Dataset items:
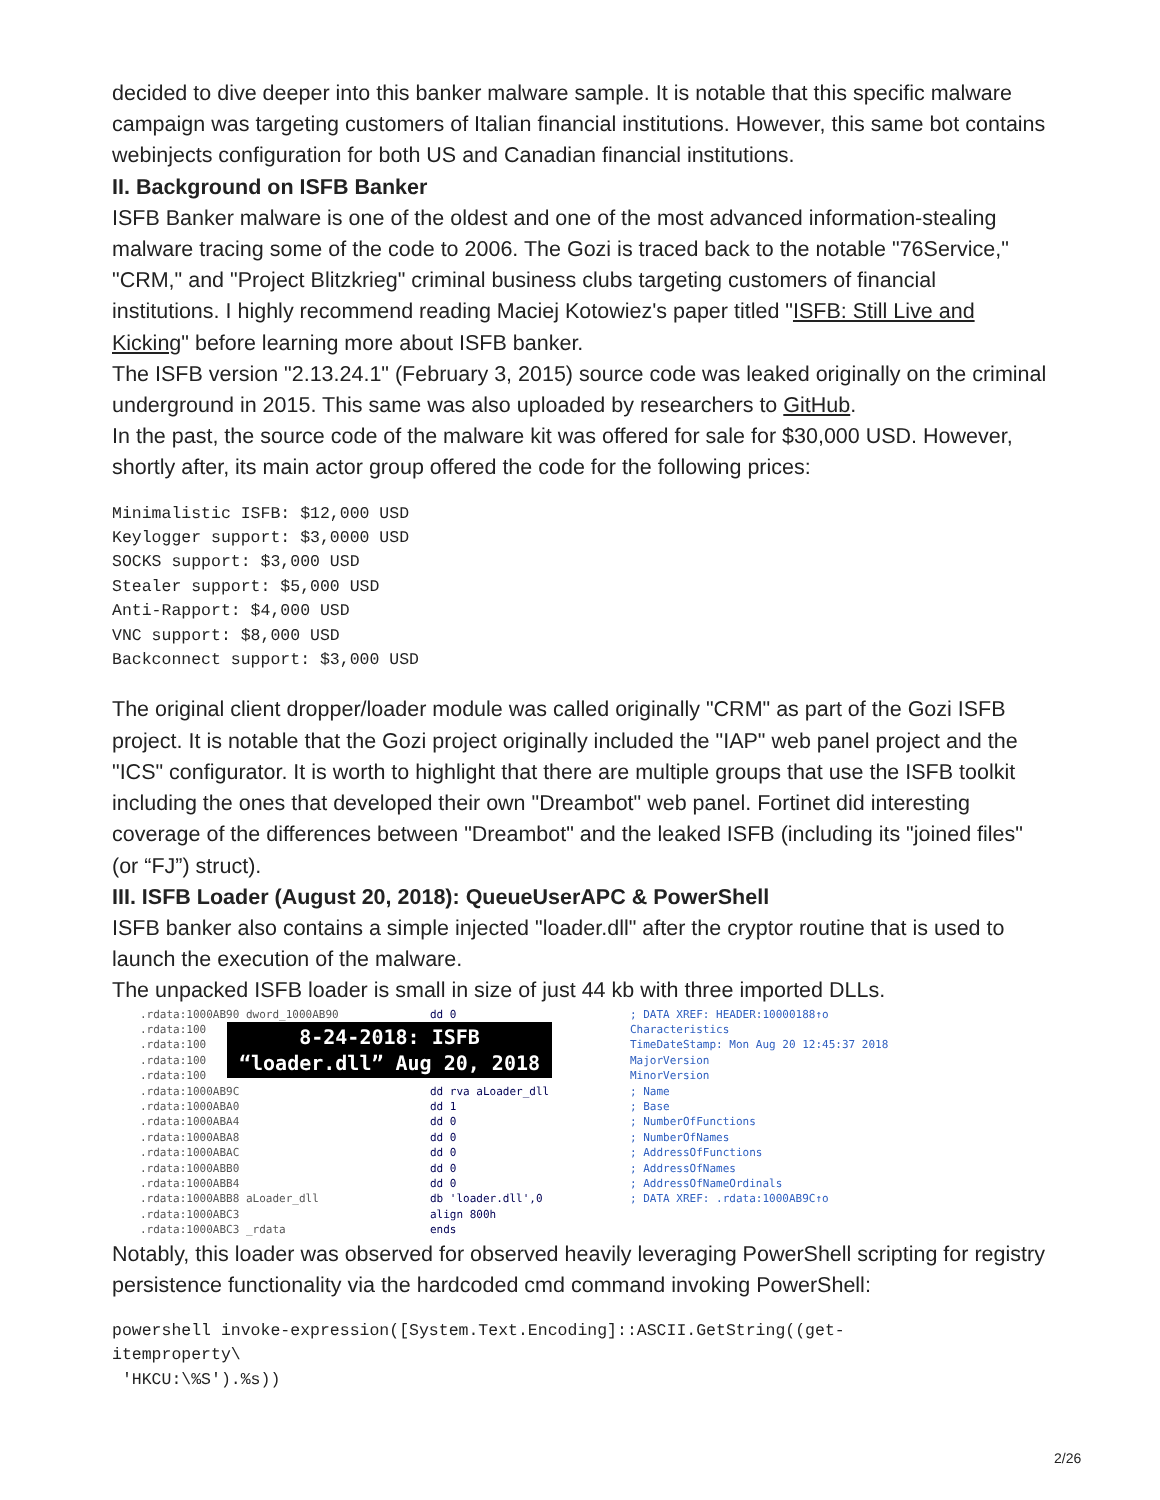decided to dive deeper into this banker malware sample. It is notable that this specific malware campaign was targeting customers of Italian financial institutions. However, this same bot contains webinjects configuration for both US and Canadian financial institutions.
II. Background on ISFB Banker
ISFB Banker malware is one of the oldest and one of the most advanced information-stealing malware tracing some of the code to 2006. The Gozi is traced back to the notable "76Service," "CRM," and "Project Blitzkrieg" criminal business clubs targeting customers of financial institutions. I highly recommend reading Maciej Kotowiez's paper titled "ISFB: Still Live and Kicking" before learning more about ISFB banker.
The ISFB version "2.13.24.1" (February 3, 2015) source code was leaked originally on the criminal underground in 2015. This same was also uploaded by researchers to GitHub.
In the past, the source code of the malware kit was offered for sale for $30,000 USD. However, shortly after, its main actor group offered the code for the following prices:
Minimalistic ISFB: $12,000 USD
Keylogger support: $3,0000 USD
SOCKS support: $3,000 USD
Stealer support: $5,000 USD
Anti-Rapport: $4,000 USD
VNC support: $8,000 USD
Backconnect support: $3,000 USD
The original client dropper/loader module was called originally "CRM" as part of the Gozi ISFB project. It is notable that the Gozi project originally included the "IAP" web panel project and the "ICS" configurator. It is worth to highlight that there are multiple groups that use the ISFB toolkit including the ones that developed their own "Dreambot" web panel. Fortinet did interesting coverage of the differences between "Dreambot" and the leaked ISFB (including its "joined files" (or “FJ”) struct).
III. ISFB Loader (August 20, 2018): QueueUserAPC & PowerShell
ISFB banker also contains a simple injected "loader.dll" after the cryptor routine that is used to launch the execution of the malware.
The unpacked ISFB loader is small in size of just 44 kb with three imported DLLs.
.rdata:1000AB90 dword_1000AB90
.rdata:100
.rdata:100
.rdata:100
.rdata:100
.rdata:1000AB9C
.rdata:1000ABA0
.rdata:1000ABA4
.rdata:1000ABA8
.rdata:1000ABAC
.rdata:1000ABB0
.rdata:1000ABB4
.rdata:1000ABB8 aLoader_dll
.rdata:1000ABC3
.rdata:1000ABC3 _rdata
dd 0
dd rva aLoader_dll
dd 1
dd 0
dd 0
dd 0
dd 0
dd 0
db 'loader.dll',0
align 800h
ends
; DATA XREF: HEADER:10000188↑o
Characteristics
TimeDateStamp: Mon Aug 20 12:45:37 2018
MajorVersion
MinorVersion
; Name
; Base
; NumberOfFunctions
; NumberOfNames
; AddressOfFunctions
; AddressOfNames
; AddressOfNameOrdinals
; DATA XREF: .rdata:1000AB9C↑o
8-24-2018: ISFB
“loader.dll” Aug 20, 2018
Notably, this loader was observed for observed heavily leveraging PowerShell scripting for registry persistence functionality via the hardcoded cmd command invoking PowerShell:
powershell invoke-expression([System.Text.Encoding]::ASCII.GetString((get-
itemproperty\
 'HKCU:\%S').%s))
2/26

*Work order*: Look above for the line containing "VNC support: $8,000 USD" and the line containing "Backconnect support: $3,000 USD". Transcribe both, with the lines between them, exactly.

*Answer box*:
VNC support: $8,000 USD
Backconnect support: $3,000 USD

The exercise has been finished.